Romania’s mandatory second-pillar pension funds, as elsewhere in the region, generated lower returns in 2015, although all seven funds managed to produce positive results.
According to the Romanian Pension Funds’ Association (APAPR), the annual average weighted returns of the second-pillar funds fell to 3.68%, from 8.71% a year earlier.
Mihai Bobocea, adviser to the APAPR board, attributed the fall to a “historically low interest-rate environment and stagnating stock exchange quotations”.
In 2015, the turnover of listed companies on the Bucharest Stock Exchange declined by 23% year on year in local currency terms, and there was a dearth of IPOs compared with 2014.
Second-pillar membership over the year grew by 4.2% to 6.56m, and net assets by 29.1% in Romania leu terms to RON24.7bn (€5.5bn).

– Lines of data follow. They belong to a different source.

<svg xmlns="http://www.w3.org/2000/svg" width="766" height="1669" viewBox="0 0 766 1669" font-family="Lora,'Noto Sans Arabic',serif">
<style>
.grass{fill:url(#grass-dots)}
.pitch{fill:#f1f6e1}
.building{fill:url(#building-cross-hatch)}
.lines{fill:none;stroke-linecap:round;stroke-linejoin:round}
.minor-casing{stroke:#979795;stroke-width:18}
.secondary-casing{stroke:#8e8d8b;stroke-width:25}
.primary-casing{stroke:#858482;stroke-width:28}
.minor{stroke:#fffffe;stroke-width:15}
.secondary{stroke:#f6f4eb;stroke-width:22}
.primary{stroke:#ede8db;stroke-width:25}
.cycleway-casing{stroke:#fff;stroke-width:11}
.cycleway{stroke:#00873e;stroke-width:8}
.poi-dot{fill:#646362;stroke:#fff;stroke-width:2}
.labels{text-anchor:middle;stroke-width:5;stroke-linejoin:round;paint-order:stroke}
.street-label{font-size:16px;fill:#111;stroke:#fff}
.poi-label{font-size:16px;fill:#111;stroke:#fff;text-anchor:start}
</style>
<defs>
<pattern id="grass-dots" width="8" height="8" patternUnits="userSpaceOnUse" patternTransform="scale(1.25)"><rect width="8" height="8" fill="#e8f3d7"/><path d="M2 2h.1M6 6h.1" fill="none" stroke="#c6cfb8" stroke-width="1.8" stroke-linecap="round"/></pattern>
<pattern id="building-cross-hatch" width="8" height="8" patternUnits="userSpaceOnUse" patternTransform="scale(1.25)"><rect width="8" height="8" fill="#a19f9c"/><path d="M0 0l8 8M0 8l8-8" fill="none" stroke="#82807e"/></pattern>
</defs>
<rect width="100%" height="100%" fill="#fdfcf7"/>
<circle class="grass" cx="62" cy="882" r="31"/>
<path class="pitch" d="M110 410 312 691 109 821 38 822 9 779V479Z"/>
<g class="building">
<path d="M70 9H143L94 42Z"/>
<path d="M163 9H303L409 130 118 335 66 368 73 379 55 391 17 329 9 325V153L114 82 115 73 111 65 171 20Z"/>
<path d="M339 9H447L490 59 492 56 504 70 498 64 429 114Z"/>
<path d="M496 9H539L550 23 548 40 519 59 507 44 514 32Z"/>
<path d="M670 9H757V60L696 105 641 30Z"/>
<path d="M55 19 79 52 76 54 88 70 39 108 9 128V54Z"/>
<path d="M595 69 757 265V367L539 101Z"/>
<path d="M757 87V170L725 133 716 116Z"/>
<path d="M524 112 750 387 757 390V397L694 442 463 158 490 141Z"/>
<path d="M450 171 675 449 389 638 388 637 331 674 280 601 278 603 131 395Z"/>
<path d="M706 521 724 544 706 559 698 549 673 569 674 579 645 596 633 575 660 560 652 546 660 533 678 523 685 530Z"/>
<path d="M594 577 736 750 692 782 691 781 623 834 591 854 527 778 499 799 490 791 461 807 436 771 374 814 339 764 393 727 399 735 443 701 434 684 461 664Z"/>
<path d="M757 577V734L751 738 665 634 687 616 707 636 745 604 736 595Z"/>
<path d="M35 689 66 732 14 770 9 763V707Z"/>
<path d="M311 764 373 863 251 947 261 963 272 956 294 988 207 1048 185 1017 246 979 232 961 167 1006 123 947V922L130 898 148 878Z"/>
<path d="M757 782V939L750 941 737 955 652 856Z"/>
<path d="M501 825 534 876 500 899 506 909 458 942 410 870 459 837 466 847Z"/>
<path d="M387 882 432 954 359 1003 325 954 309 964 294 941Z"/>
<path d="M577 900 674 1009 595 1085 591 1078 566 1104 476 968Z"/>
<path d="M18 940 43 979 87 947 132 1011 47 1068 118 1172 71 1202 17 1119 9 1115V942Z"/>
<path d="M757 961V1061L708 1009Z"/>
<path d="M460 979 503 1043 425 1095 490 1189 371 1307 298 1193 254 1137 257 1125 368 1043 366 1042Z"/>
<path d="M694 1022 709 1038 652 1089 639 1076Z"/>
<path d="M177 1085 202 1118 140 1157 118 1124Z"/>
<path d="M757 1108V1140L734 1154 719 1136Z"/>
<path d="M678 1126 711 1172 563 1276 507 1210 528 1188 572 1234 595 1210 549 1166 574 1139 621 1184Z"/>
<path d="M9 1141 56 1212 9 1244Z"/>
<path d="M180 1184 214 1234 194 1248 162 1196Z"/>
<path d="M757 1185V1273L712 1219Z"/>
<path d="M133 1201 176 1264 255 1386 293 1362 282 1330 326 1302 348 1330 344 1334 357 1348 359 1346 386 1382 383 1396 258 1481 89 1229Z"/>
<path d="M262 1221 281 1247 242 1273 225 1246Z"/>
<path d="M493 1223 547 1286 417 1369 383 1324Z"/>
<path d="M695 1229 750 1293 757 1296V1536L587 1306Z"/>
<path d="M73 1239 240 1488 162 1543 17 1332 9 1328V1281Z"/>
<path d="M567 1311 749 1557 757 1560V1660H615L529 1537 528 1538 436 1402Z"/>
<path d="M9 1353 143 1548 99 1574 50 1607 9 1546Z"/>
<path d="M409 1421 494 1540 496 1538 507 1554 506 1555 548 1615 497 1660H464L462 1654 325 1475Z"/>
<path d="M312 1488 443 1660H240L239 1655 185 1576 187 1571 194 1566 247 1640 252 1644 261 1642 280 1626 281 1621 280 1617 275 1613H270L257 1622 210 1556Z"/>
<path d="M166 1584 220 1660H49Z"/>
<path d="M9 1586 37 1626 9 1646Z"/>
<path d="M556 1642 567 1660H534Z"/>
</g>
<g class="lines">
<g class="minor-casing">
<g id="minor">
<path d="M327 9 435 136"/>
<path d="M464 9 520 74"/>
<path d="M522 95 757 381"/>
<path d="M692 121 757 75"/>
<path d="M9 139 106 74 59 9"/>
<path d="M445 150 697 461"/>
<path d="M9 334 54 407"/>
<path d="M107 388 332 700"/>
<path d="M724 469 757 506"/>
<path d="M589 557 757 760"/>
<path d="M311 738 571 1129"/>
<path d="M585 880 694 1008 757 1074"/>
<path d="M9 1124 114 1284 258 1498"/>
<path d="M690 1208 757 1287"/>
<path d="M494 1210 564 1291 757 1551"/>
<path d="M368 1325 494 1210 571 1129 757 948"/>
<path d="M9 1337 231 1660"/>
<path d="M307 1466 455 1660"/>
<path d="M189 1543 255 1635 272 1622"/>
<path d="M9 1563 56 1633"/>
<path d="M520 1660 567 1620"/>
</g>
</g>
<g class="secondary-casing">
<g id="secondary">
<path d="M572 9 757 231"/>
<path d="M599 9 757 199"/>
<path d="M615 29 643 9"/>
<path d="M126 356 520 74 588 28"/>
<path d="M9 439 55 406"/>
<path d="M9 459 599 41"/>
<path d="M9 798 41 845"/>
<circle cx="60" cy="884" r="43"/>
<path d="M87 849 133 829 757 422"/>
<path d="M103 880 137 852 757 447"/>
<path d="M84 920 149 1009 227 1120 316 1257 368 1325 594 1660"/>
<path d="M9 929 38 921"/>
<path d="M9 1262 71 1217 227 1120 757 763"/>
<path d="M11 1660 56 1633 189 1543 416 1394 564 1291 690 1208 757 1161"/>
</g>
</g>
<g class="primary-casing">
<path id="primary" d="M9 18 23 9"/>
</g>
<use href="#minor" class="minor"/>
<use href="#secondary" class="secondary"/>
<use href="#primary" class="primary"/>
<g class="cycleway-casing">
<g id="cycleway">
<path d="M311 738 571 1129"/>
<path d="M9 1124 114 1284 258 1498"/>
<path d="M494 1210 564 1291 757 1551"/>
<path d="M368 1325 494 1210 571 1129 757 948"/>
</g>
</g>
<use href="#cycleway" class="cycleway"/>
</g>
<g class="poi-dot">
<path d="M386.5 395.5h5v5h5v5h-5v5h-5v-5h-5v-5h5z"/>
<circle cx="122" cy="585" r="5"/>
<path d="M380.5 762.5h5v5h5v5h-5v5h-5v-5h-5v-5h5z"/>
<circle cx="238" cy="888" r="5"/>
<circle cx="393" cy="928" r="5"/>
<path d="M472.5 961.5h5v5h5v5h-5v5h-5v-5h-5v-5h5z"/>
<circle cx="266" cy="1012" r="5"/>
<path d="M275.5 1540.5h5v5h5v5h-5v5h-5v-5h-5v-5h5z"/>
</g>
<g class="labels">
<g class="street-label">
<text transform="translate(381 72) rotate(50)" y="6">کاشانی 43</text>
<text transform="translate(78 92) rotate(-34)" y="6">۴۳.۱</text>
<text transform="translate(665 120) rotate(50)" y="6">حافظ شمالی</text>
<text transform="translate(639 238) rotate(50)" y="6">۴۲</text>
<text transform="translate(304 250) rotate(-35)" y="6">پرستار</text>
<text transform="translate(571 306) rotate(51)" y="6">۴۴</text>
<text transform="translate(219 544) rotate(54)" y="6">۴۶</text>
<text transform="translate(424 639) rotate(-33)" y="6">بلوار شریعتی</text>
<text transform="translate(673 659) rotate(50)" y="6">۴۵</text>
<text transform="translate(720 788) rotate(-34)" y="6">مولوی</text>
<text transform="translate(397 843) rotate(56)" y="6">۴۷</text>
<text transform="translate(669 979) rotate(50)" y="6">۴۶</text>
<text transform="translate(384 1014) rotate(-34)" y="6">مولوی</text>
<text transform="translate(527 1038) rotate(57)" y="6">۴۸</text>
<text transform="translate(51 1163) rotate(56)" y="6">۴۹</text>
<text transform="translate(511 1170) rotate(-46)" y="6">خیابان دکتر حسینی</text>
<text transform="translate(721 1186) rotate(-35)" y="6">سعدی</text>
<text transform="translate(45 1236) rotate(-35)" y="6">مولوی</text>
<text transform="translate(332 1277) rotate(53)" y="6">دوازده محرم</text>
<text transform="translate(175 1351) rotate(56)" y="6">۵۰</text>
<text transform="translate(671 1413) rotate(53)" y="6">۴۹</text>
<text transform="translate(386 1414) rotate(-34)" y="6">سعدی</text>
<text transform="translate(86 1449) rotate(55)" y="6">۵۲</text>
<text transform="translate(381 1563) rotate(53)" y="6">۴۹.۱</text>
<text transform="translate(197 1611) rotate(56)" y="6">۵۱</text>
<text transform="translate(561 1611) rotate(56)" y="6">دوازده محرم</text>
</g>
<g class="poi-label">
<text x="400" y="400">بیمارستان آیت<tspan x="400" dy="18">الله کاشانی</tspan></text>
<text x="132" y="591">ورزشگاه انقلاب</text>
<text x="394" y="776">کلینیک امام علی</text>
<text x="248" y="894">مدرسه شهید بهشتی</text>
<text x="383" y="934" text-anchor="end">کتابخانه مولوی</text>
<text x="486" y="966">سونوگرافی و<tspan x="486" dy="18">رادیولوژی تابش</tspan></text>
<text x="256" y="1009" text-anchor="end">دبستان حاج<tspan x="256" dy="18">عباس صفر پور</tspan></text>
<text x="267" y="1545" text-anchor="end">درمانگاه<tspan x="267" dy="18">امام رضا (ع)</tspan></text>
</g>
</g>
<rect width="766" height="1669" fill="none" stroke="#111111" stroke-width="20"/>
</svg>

The contribution rate, which remained unchanged at 5% of gross wages, rose to 5.1% in 2016.
Investment remained primarily domestic.
There were minor shifts in asset allocation, with the share of government bonds falling by 2.1 percentage points to 65.9%.
Investment in municipal, supranational and corporate bonds also declined.
Meanwhile, the share of listed equities grew by 0.2 percentage points to 19.2%, that of cash and deposits by 1.1 percentage points 6.5%, and that of mutual funds by 0.5 percentage points to 3.7%.
Bobocea told IPE asset picking rather than asset allocation could explain why the funds avoided year-end negative returns.
The 10 voluntary third-pillar funds told a similar story, with the annual return falling from 7.45% to 2.54%.
Membership grew by 10.4% to 382,318 and assets by 20.4% to RON1.3bn.
The investment profile was similar to that of the second pillar – government bonds accounted for 64.9% of the total, other bonds 8.5%, listed equities 19.3% and cash and deposits 4.5%.